Pictures with circuit source files
◆ ◆ ◆
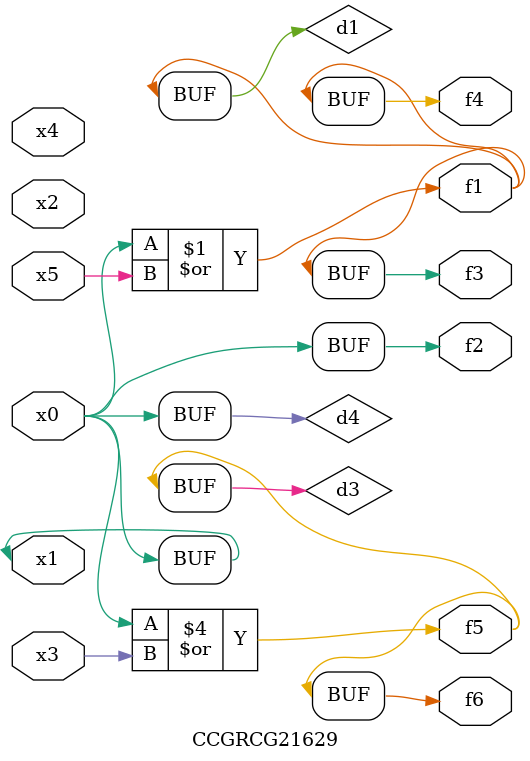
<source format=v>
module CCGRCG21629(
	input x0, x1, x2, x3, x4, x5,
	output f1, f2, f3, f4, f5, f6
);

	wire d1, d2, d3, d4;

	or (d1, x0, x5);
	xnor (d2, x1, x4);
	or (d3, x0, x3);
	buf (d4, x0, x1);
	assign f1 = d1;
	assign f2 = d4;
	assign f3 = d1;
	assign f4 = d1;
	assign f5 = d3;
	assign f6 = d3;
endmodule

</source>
◆ ◆ ◆
◆ **Instruction**
From the first line to the last, retype the data exactly, but omit every image.

◆ **Your response**
<source format=v>
module CCGRCG21629(
	input x0, x1, x2, x3, x4, x5,
	output f1, f2, f3, f4, f5, f6
);

	wire d1, d2, d3, d4;

	or (d1, x0, x5);
	xnor (d2, x1, x4);
	or (d3, x0, x3);
	buf (d4, x0, x1);
	assign f1 = d1;
	assign f2 = d4;
	assign f3 = d1;
	assign f4 = d1;
	assign f5 = d3;
	assign f6 = d3;
endmodule

</source>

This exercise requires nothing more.